In a sense China is stuck with the success of its zero-Covid policy, oversold at home as a propaganda triumph. It is forced to opt for scorched-earth suppression rather than put its vaccines to the test. China may be the great economic loser of the pandemic, trapped in semi-stagnation as the world moves on, the opposite of conventional wisdom a year ago.
The clinical evidence from Discovery Health in South Africa – three weeks into omicron – is that double vaccination leads to 70pc protection against hospitalisation, and only 5pc of those admitted need intensive care compared to 22pc for delta. The frontline antibodies may be falling off, but rearguard B and T cell memory is working like a charm.
Prof Francois Balloux, director of the UCL Genetics Institute, also has some gentle mockery for those purporting to control events. “There’s something touching about our attitude to Covid-19, like a child on a beach, cursing the incoming waves, and taking pride whenever one recedes towards the sea,” he said.

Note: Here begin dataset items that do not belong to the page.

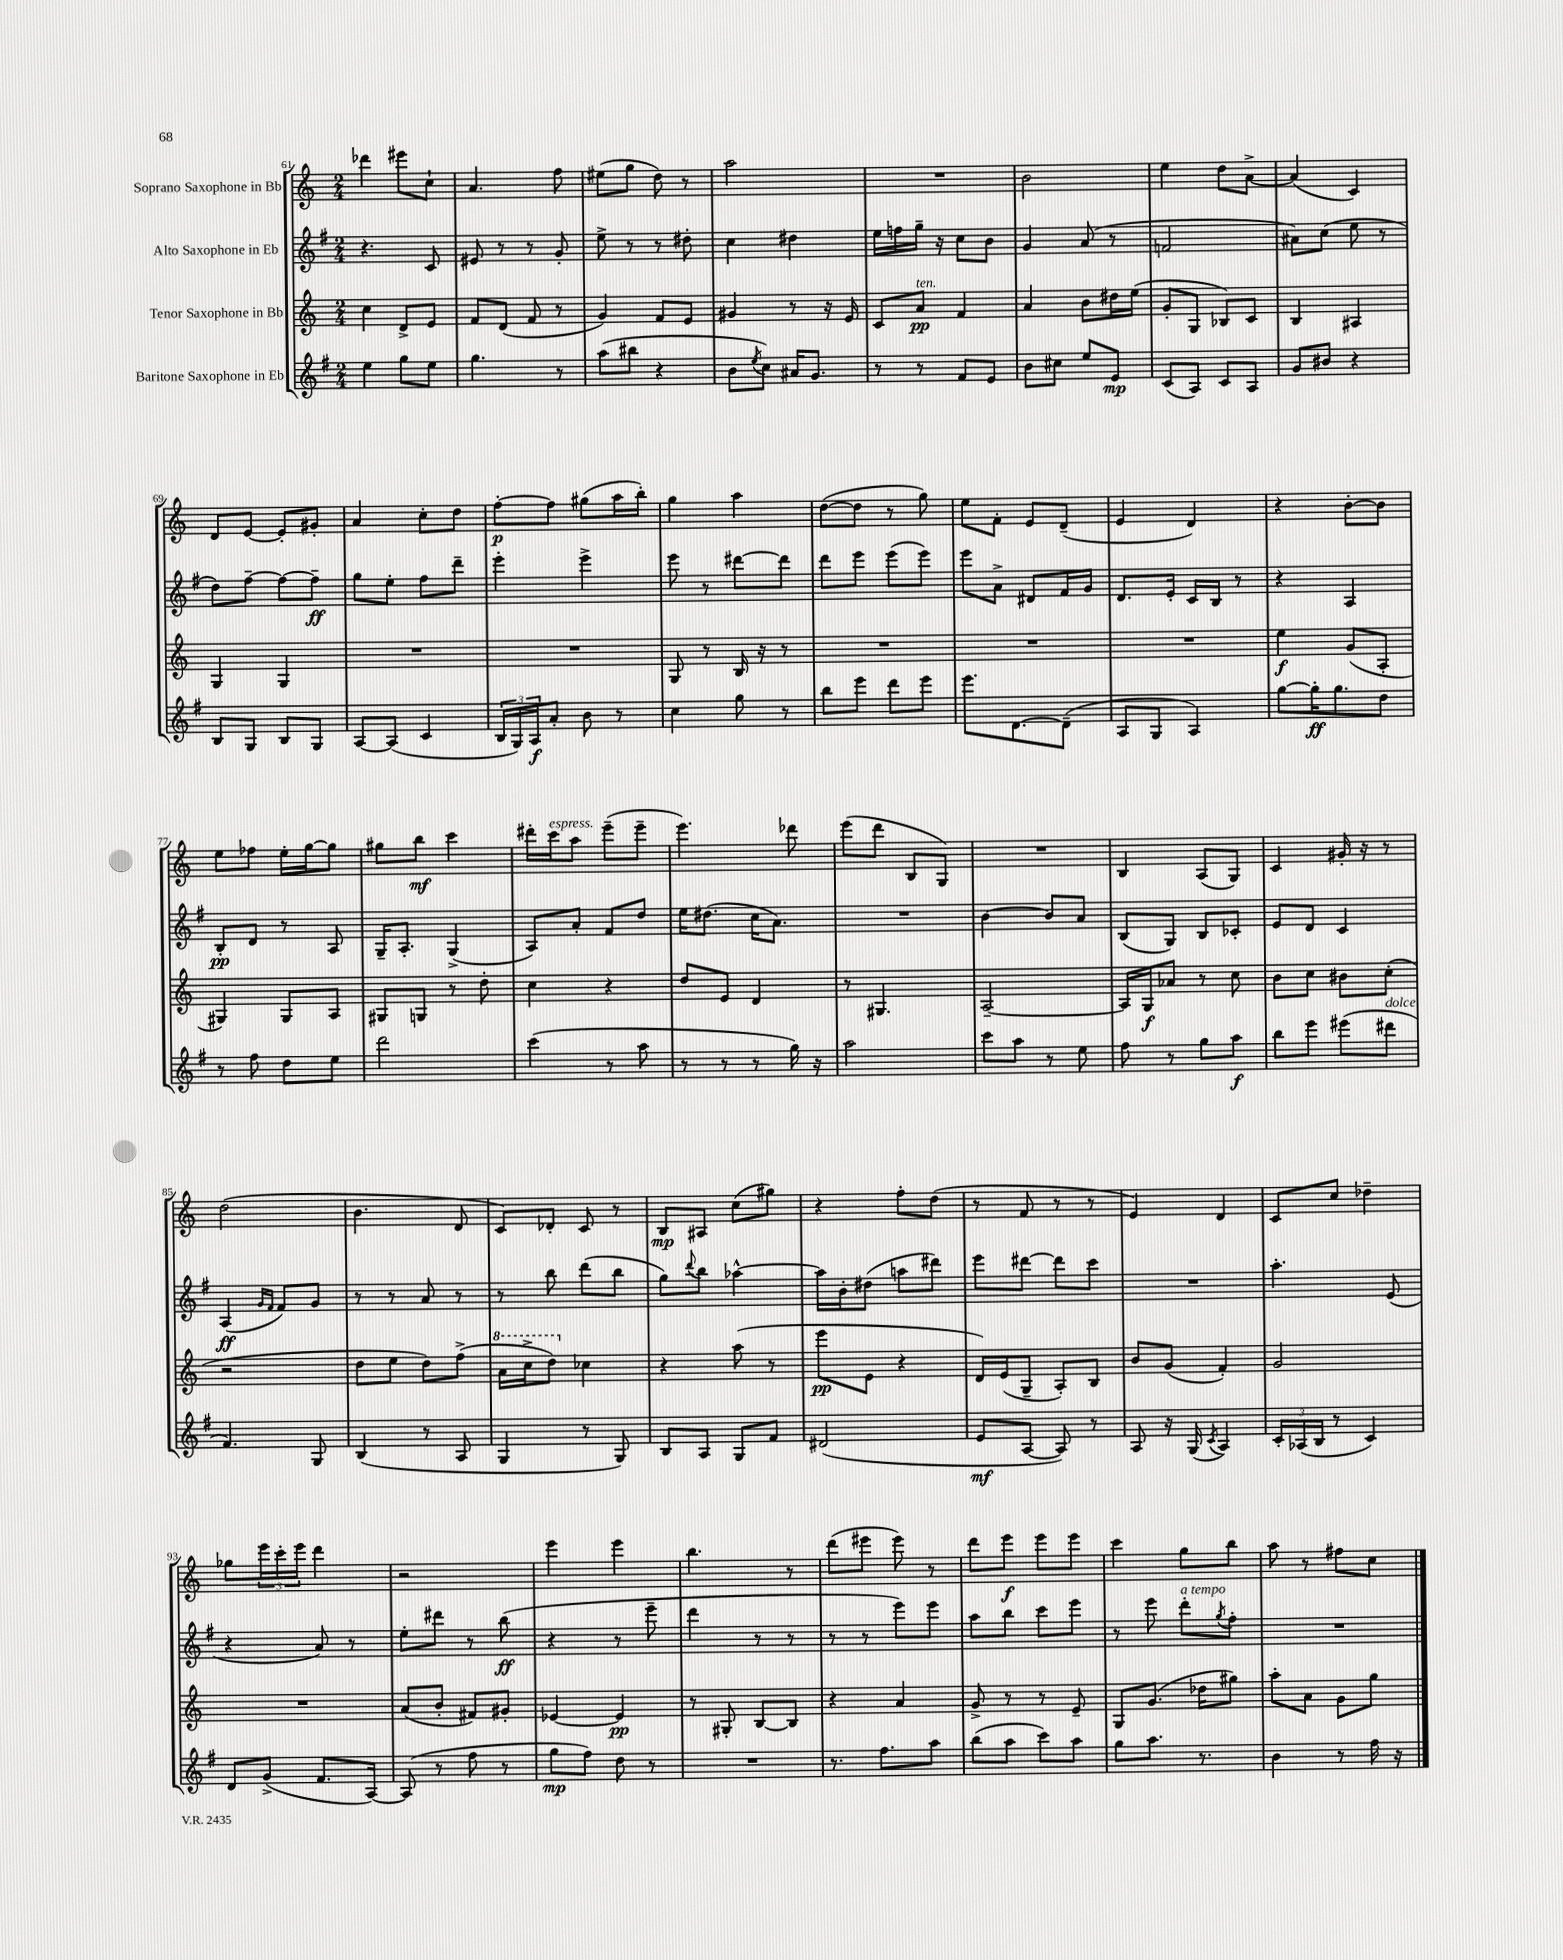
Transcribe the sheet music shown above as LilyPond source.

<<
\new StaffGroup <<
\new Staff = "s0" \with { instrumentName = "Soprano Saxophone in Bb" } {
    \clef treble \key c \major \numericTimeSignature \time 2/4
    des'''4 eis'''8 c''8-! |
    a'4. f''8 |
    eis''8( g''8 d''8) r8 |
    a''2 |
    R2 |
    b'2 |
    e''4 d''8 a'8~-> |
    a'4( c'4) |
    d'8 e'8~ e'8-. gis'8-. |
    a'4 c''8-. d''8 |
    f''8~-.\p f''8 gis''8( a''16 b''16-.) |
    g''4 a''4 |
    d''8~( d''8 r8 g''8) |
    e''8 f'8-. e'8 d'8--( |
    e'4 d'4) |
    r4 b'8~-. b'8 |
    e''8 fes''8 e''16-. g''16~ g''8 |
    gis''8 b''8\mf c'''4 |
    dis'''16-. c'''16^\markup { \italic "espress." } a''8 e'''8--( e'''8-- |
    e'''4.) des'''8 |
    e'''8( d'''8 b8 g8) |
    R2 |
    b4 a8( g8) |
    c'4 gis'16-. r16 r8 |
    d''2( |
    b'4. d'8 |
    c'8) des'8-. c'8 r8 |
    b8\mp ais8 c''8( gis''8) |
    r4 f''8-. d''8( |
    r8 f'8 r8 r8 |
    e'4) d'4 |
    c'8 c''8 des''4-- |
    ges''8 \tuplet 3/2 { e'''16 c'''16-. e'''16 } d'''4 |
    r2 |
    e'''4 e'''4 |
    b''4. r8 |
    d'''8( eis'''8 eis'''8) r8 |
    d'''8 e'''8\f e'''8 e'''8 |
    c'''4 g''8 b''8 |
    a''8 r8 fis''8 c''8 \bar "|." |
}
\new Staff = "s1" \with { instrumentName = "Alto Saxophone in Eb" } {
    \clef treble \key g \major \numericTimeSignature \time 2/4
    r4. c'8 |
    eis'8 r8 r8 g'8-. |
    e''8-> r8 r8 dis''8-. |
    c''4 dis''4 |
    e''16 f''16 g''16-- r16 c''8 b'8 |
    g'4 a'8( r8 |
    f'2 |
    ais'8) c''8( e''8 r8 |
    d''8) fis''8~-- fis''8~ fis''8--\ff |
    g''8 e''8-. fis''8 d'''8-- |
    e'''4-. e'''4-> |
    e'''8 r8 dis'''8~ dis'''8 |
    d'''8 e'''8 e'''8( e'''8) |
    e'''8 a'8-> dis'8 fis'16 g'16 |
    d'8. e'16-. c'16 b16 r8 |
    r4 a4 |
    b8-.\pp d'8 r8 a8 |
    g16-- a8.-. g4->( |
    a8) a'8-. fis'8 d''8 |
    e''16 dis''8.( c''16 a'8.) |
    R2 |
    b'4~ b'8 a'8 |
    b8( g8) b8 ces'8-. |
    e'8 d'8 c'4 |
    a4\ff( \grace { g'16 fis'16 } fis'8) g'8 |
    r8 r8 a'8 r8 |
    r8 b''8 d'''8( b''8 |
    g''8) \appoggiatura { d'''8 } b''8 aes''4~-^ |
    aes''16 b'16-. dis''8( a''8 dis'''8) |
    e'''8 dis'''8~ dis'''8 c'''8 |
    R2 |
    a''4.-. e'8( |
    r4 a'8) r8 |
    e''8-. dis'''8 r8 b''8\ff( |
    r4 r8 e'''8-- |
    d'''4 r8 r8 |
    r8 r8 e'''8) e'''8 |
    a''8 b''8 c'''8 e'''8 |
    r8 e'''8 d'''8-.^\markup { \italic "a tempo" } \acciaccatura { g''8 } fis''8-. |
    R2 \bar "|." |
}
\new Staff = "s2" \with { instrumentName = "Tenor Saxophone in Bb" } {
    \clef treble \key c \major \numericTimeSignature \time 2/4
    c''4 d'8-> e'8 |
    f'8 d'8( f'8 r8 |
    g'4) f'8 e'8 |
    gis'4 r8 r16 e'16 |
    c'8 a'8\pp^\markup { \italic "ten." } f'4 |
    a'4 b'8 dis''16 e''16( |
    g'8-. g8 bes8) c'8 |
    b4 ais4 |
    g4 g4 |
    R2 |
    R2 |
    g8 r8 b16 r16 r8 |
    R2 |
    R2 |
    R2 |
    e''4\f g'8( a8-. |
    gis4) gis8 a8 |
    gis8 g8 r8 d''8-. |
    c''4 r4 |
    d''8 e'8 d'4 |
    r8 gis4. |
    a2~-- |
    a16 g16\f aes'8 r8 c''8 |
    b'8 c''8 bis'8 c''8-.( |
    r2 |
    d''8 e''8 d''8) f''8->( |
    \ottava #1 a''16 c'''16-> d'''8) \ottava #0 ces''4 |
    r4 a''8( r8 |
    e'''8\pp e'8 r4 |
    d'16) e'16( g8-- a8-.) b8 |
    b'8 g'8( f'4-.) |
    g'2 |
    R2 |
    a'8( b'8-. fis'8) gis'8-. |
    ees'4~ ees'4\pp |
    r8 gis8-. b8~ b8 |
    r4 a'4 |
    g'8-> r8 r8 e'8-- |
    g8 g'8.( des''16 gis''8) |
    a''8-. a'8 g'8 g''8 \bar "|." |
}
\new Staff = "s3" \with { instrumentName = "Baritone Saxophone in Eb" } {
    \clef treble \key g \major \numericTimeSignature \time 2/4
    e''4 g''8 e''8 |
    g''4. r8 |
    a''8( bis''8 r4 |
    b'8 \acciaccatura { e''8 } c''8) ais'16 g'8. |
    r8 r8 fis'8 e'8 |
    b'8 cis''8 e''8 e'8\mp |
    c'8( a8) c'8 a8 |
    g'8 bis'8 r4 |
    b8 g8 b8 g8 |
    a8~ a8( c'4 |
    \tuplet 3/2 { b16 g16) a16\f } a'8-. b'8 r8 |
    c''4 g''8 r8 |
    b''8 e'''8 d'''8 e'''8 |
    e'''8. d'8.~ d'8--( |
    a8 g8 a4) |
    g''8~ g''16-.\ff g''8. d''8 |
    r8 fis''8 d''8 e''8 |
    d'''2 |
    c'''4( r8 a''8 |
    r8 r8 r8 g''16) r16 |
    a''2 |
    c'''8 a''8 r8 e''8 |
    fis''8 r8 g''8 a''8\f |
    b''8 e'''8 eis'''8( dis'''8^\markup { \italic "dolce" } |
    fis'4.) g8 |
    b4( r8 a8 |
    g4 r8 g8) |
    b8 a8 g8 fis'8 |
    dis'2( |
    e'8\mf a8~ a8) r8 |
    a8 r16 g16( \acciaccatura { c'8 } a4) |
    \tuplet 3/2 { c'16-. aes16( b16 } r8 c'4) |
    d'8 g'8->( fis'8. a16~) |
    a8( r8 fis''8 r8 |
    g''8\mp fis''8) d''8 r8 |
    R2 |
    r8. fis''8. a''8 |
    b''8( a''8 c'''8) a''8 |
    g''8 a''8. r8. |
    b'4 r8 fis''16 r16 \bar "|." |
}
>>
>>
\layout { \context { \Score currentBarNumber = #61 } }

Unlike markets, politicians and health authorities cannot act only on probability. They must take into account extreme tail risks. Virologists do yet know exactly where omicron lies on the spectrum of virulence. A slight change in the number can lead to starkly skewed results either way. Modelling by Sussex University shows the UK death range of this wave varying from 9,460 to 171,000, depending on the degree of vaccine escape, booster efficacy and the counter measures taken to slow the spread.
Personally, I would have voted for the Prime Minister’s Plan B as an insurance policy. These are light-touch measures when set against the creeping coercion in parts of Europe, where mandatory jabs and abridged human rights for the unvaccinated are becoming almost de rigueur.
But I also share the suspicion of those 100 Tory rebels that the numbers are being cherry-picked to create alarm, and that we are talking ourselves into an unnecessary winter crisis that will push thousands of small businesses over the edge. Almost 96pc of the population already have Covid antibodies, and therefore T cell memory. More than 24m have had a booster jab, essentially covering the entire cohort of vulnerable people.
One is tempted to ask: if it were not for the mass testing, would the nation as a whole even be aware of this omicron wave? But that is to utter heresy in the age of Covid.